**Page extract**
_ _ _
A typical computer architecture is based on a set of elementary logic gates like And, Or, Mux, etc., as well as on their bitwise versions And16, Or16, Mux16, etc. (assuming a 16-bit machine). In this project you will build a typical set of basic logic gates. These gates form the elementary building blocks from which you will build the computer’s CPU and RAM chips in later projects.

Below we describe the tools, resources, and implementation tips needed for completing project 1.

Objective

Build the following chips (we use the terms chip and gate interchangeably):

Nand (given)
Not
And
Or
Xor
Mux
DMux
Not16
And16
Or16
Mux16
Or8Way
Mux4Way16
Mux8Way16
DMux4Way
DMux8Way

Since Nand is considered primitive, there is no need to implement it.

Implementation Tips

0. Before implementing a chip, it is recommended to experiment with its builtin implementation. If you are using the online simulator, simply click the builtin toggle; If you are using the desktop version, load the builtin chip from the tools/builtInChips folder.
1. Each chip can be implemented in more than one way. The simpler the implementation, the better. As a general rule, strive to use as few chip-parts as possible.
2. Although each chip can be implemented directly from Nand gates only, you can use any other chip from project 1 as a chip-part, as needed (see the previous tip).
3. There is no need to build “helper chips” of your own design. Your HDL programs should use only the chips listed in this project.
_ _ _
Dataset entries:
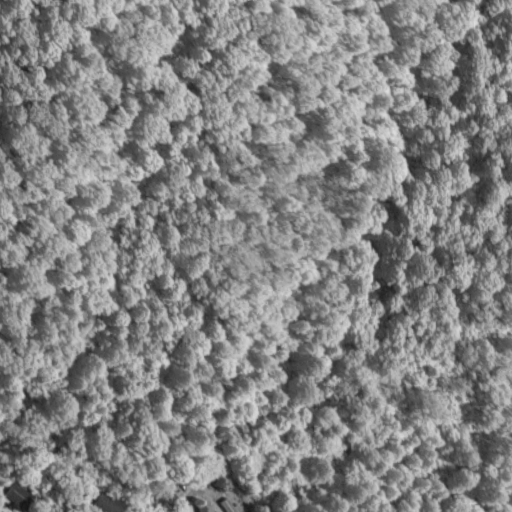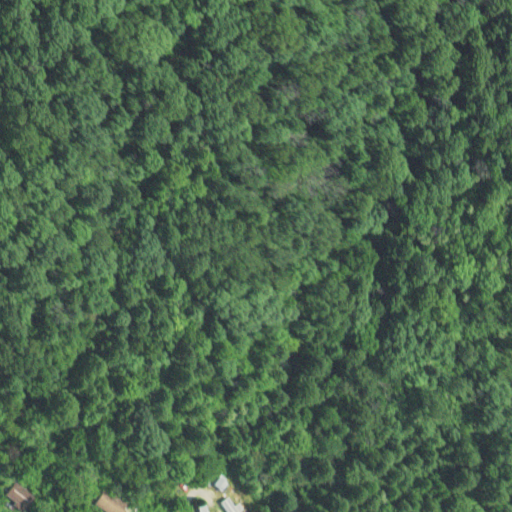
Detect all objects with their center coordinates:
building: (219, 484)
building: (16, 495)
building: (14, 496)
building: (106, 501)
building: (103, 502)
road: (187, 503)
building: (223, 506)
building: (227, 507)
building: (197, 508)
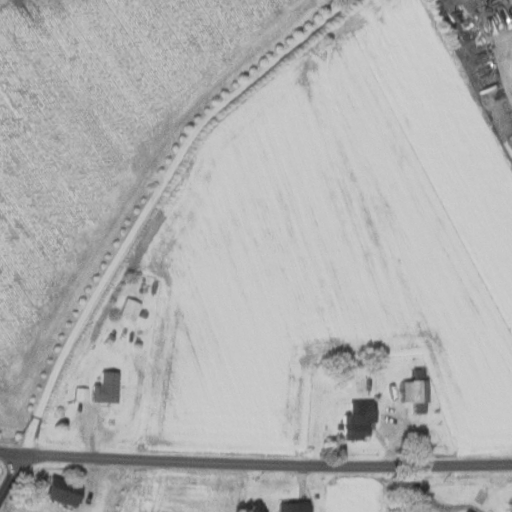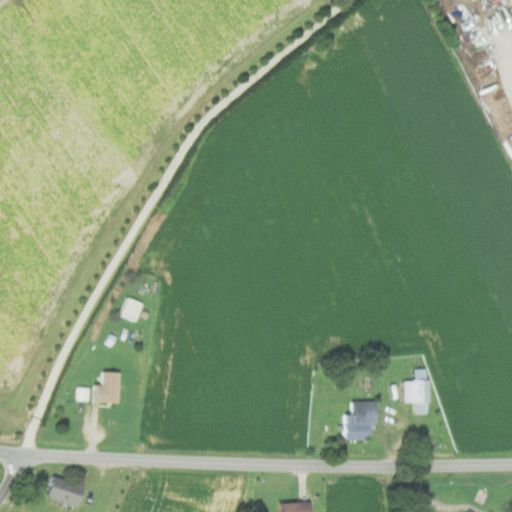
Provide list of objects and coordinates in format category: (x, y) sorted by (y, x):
road: (148, 208)
building: (128, 308)
building: (104, 387)
building: (414, 390)
building: (80, 393)
building: (357, 418)
road: (255, 467)
road: (9, 479)
building: (61, 491)
road: (437, 503)
building: (291, 506)
building: (430, 510)
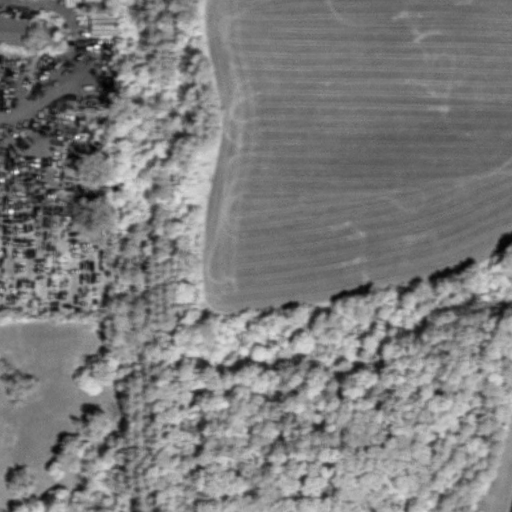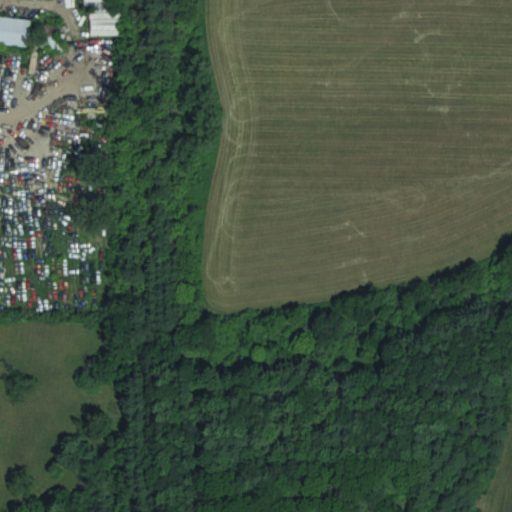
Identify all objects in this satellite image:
_ _ _
**Task list**
1 – Translate into Spanish this sentence from the logic gates project text: "Since Nand is considered primitive, there is no need to implement it."
2 – Switch "simulator" to "emulator" in the logic gates project text, then write it out from "Since Nand is" up to and including "in this project.".
3 – In the logic gates project text, which folder holds the builtin chips for the desktop version?

**Responses by task**
1 – Dado que Nand se considera primitivo, no es necesario implementarlo.

2 –
Since Nand is considered primitive, there is no need to implement it.

Implementation Tips

0. Before implementing a chip, it is recommended to experiment with its builtin implementation. If you are using the online emulator, simply click the builtin toggle; If you are using the desktop version, load the builtin chip from the tools/builtInChips folder.
1. Each chip can be implemented in more than one way. The simpler the implementation, the better. As a general rule, strive to use as few chip-parts as possible.
2. Although each chip can be implemented directly from Nand gates only, you can use any other chip from project 1 as a chip-part, as needed (see the previous tip).
3. There is no need to build “helper chips” of your own design. Your HDL programs should use only the chips listed in this project.

3 – The tools/builtInChips folder.